- YOUR OBJECTIVE
Tally the lines in the records underneath that contain the string "Alert", and state the figure by itself.

(Collected data)
◇ ◇ ◇ ◇ ◇ ◇ ◇

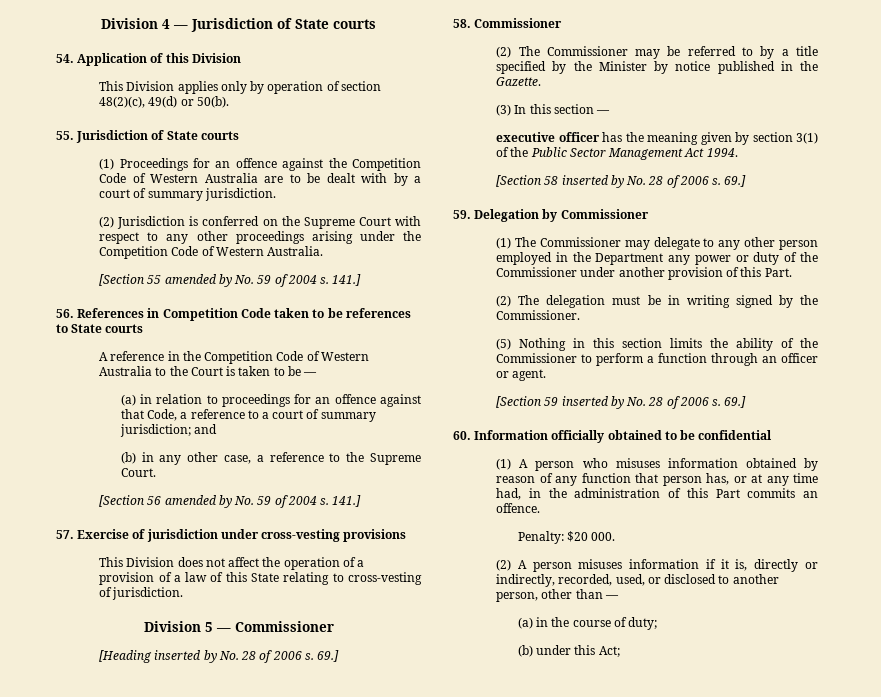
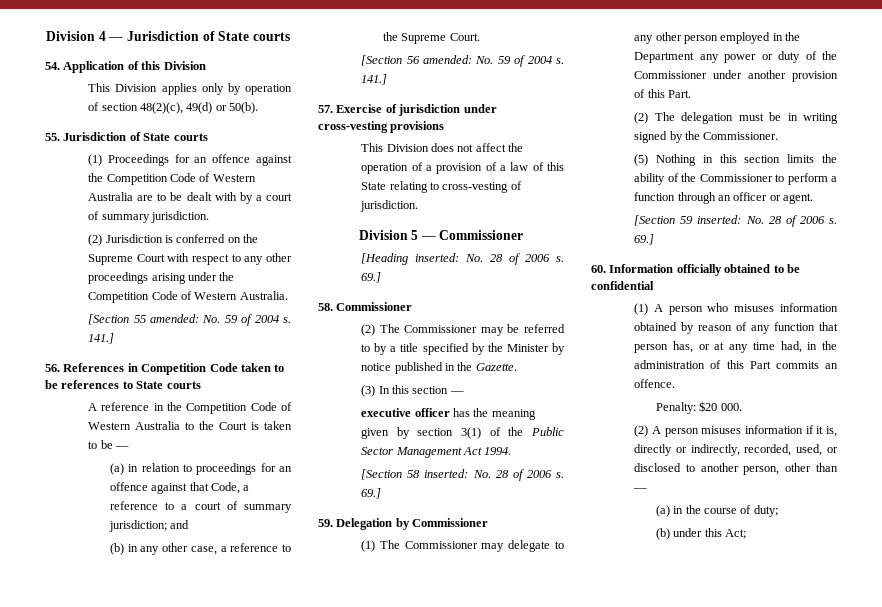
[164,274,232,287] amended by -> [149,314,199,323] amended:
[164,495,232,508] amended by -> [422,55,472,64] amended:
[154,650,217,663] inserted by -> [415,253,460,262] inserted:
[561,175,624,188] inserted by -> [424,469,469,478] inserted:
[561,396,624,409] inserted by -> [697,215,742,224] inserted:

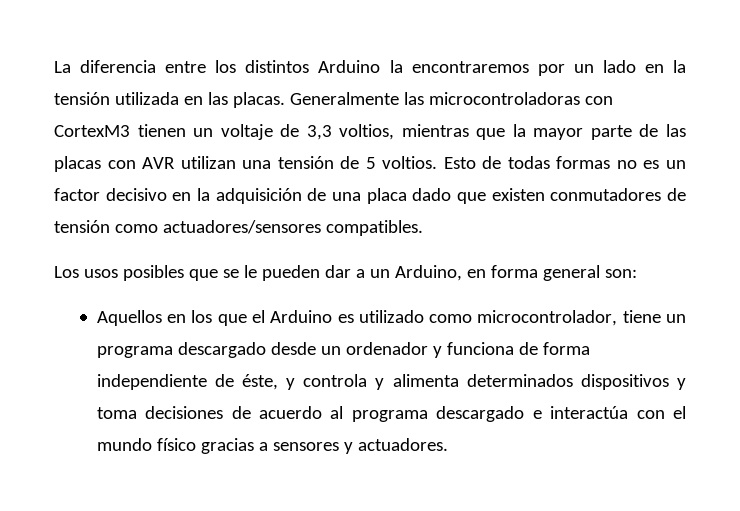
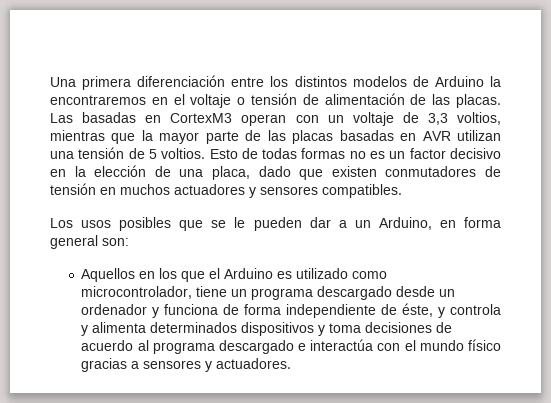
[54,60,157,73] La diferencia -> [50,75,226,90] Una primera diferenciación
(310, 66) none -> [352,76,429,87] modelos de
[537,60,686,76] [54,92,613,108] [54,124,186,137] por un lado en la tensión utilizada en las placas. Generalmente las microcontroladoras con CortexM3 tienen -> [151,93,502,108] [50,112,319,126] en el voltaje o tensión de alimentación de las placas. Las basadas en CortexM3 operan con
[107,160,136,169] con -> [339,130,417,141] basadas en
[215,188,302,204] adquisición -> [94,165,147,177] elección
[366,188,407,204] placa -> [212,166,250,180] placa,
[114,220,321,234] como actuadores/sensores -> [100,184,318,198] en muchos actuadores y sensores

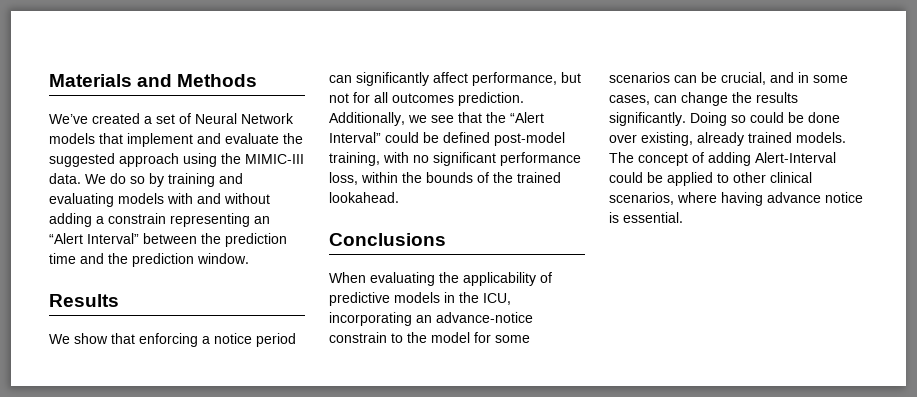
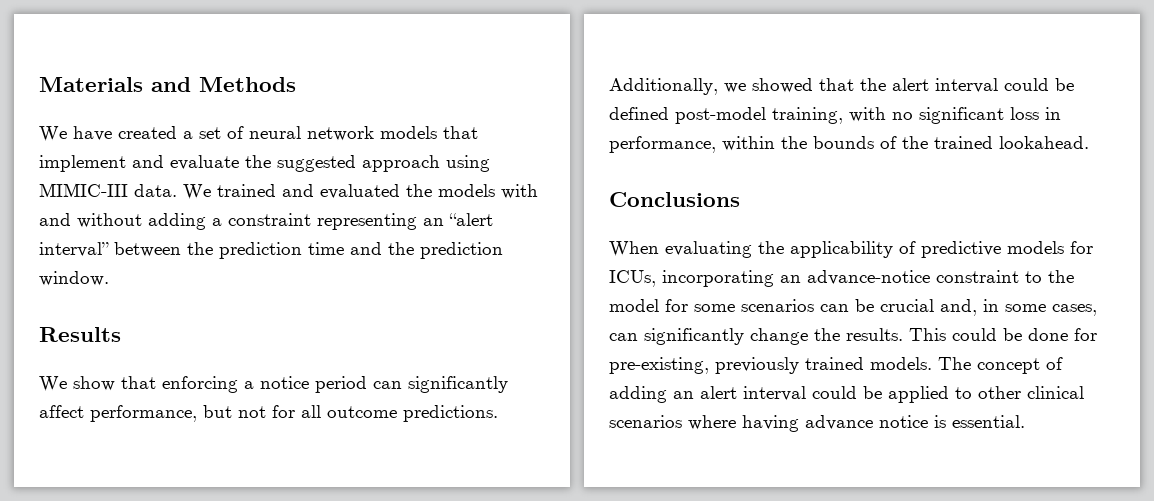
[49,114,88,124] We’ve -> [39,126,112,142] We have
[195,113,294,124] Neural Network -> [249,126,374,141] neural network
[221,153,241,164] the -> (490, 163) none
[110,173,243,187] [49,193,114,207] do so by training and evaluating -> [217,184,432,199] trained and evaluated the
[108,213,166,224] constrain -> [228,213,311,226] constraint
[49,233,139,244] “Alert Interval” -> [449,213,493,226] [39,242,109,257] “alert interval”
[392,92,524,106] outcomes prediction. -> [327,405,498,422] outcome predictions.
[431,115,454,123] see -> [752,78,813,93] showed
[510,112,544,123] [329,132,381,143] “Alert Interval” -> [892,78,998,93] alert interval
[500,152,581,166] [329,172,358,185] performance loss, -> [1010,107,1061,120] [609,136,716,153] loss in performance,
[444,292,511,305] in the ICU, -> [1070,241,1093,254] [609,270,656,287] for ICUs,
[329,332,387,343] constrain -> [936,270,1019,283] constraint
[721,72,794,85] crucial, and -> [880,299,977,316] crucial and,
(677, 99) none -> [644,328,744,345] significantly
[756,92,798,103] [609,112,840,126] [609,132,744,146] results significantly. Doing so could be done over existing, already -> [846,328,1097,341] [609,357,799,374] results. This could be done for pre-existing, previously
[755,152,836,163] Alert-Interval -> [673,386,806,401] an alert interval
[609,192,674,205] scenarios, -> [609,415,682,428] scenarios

◇ ◇ ◇ ◇ ◇ ◇ ◇

- SOLUTION TO THE EXERCISE
3